5) Revel in the Available Data and Analytics
Gathering intel into the behaviour of your attendees at an in-person event is limited. This is where online events shine! Through using online platforms, not only can you track where attendees go at your virtual event, but how long they stayed. Finally we can get a reliable engagement rate and gather real-time data to show the impact an event has on people.
In addition, you can have the ability to poll attendees to get instant feedback. It can make reporting a far easier process and provide more substantial data to guide future event planning.
Video-Conferencing and Virtual Conference Platforms
Video-conferencing platforms allow us to re-create events virtually by connecting speakers with an audience remotely. High-quality video and audio, screen sharing, chat, and moderated Q&A are all regular features of these online platforms.

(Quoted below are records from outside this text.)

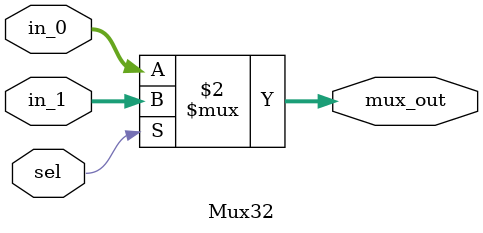
<source format=sv>
`timescale 1ns/1ns

module Mux32(input[31:0] in_0, in_1, input sel, output logic[31:0] mux_out);

	assign mux_out= (!sel)? in_0:
		     		in_1;

endmodule
		     

</source>
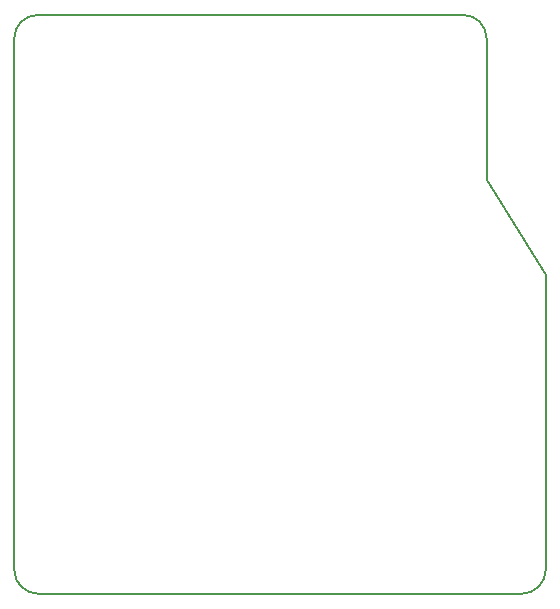
<source format=gm1>
G04 #@! TF.FileFunction,Profile,NP*
%FSLAX46Y46*%
G04 Gerber Fmt 4.6, Leading zero omitted, Abs format (unit mm)*
G04 Created by KiCad (PCBNEW 4.0.5) date 04/16/17 14:29:44*
%MOMM*%
%LPD*%
G01*
G04 APERTURE LIST*
%ADD10C,0.100000*%
%ADD11C,0.150000*%
G04 APERTURE END LIST*
D10*
D11*
X61000000Y-68000000D02*
G75*
G03X63000000Y-66000000I0J2000000D01*
G01*
X18000000Y-66000000D02*
G75*
G03X20000000Y-68000000I2000000J0D01*
G01*
X20000000Y-19000000D02*
G75*
G03X18000000Y-21000000I0J-2000000D01*
G01*
X58000000Y-21000000D02*
G75*
G03X56000000Y-19000000I-2000000J0D01*
G01*
X58000000Y-33000000D02*
X63000000Y-41000000D01*
X58000000Y-21000000D02*
X58000000Y-33000000D01*
X56000000Y-19000000D02*
X20000000Y-19000000D01*
X63000000Y-66000000D02*
X63000000Y-41000000D01*
X20000000Y-68000000D02*
X61000000Y-68000000D01*
X18000000Y-21000000D02*
X18000000Y-66000000D01*
M02*

</source>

Some of the most popular platforms that our clients — and our company — use to host virtual events and conferences include:
- Cisco Webex Meetings
In addition, online platforms have been created to go beyond the typical “webinar” and actually re-create the aesthetic of an in-person conference. Often these platforms provide event planners to create an online venue for their virtual attendees to gather with options to customize graphics to capture themes, offer branding opportunities to event partners, trade show functions, networking opportunities, advertising space, etc.
It’s through these platforms you also have the option to create more programming opportunities within your event schedule, such as a main stage and multiple breakout sessions or space for smaller events such as executive meetings.
Take a look through our photo album below of some of the incredible graphics that TK Virtual Events created for our Masterclass. We had a branded “venue” to welcome attendees, a main stage for the main event and instead of a trade show, we opted for a gallery to showcase some of our high-profile and most popular virtual speakers.
TK Virtual Events has also created platforms to host online galas, convocations, fundraisers, etc., adjusting the structure of the online venue to capture more of the up-scale and social aspects of these kind of events.
We had a great time hosting the Masterclass last week along with James Cunningham, emcee extraordinaire, who kept us to time and added some laughter along the way.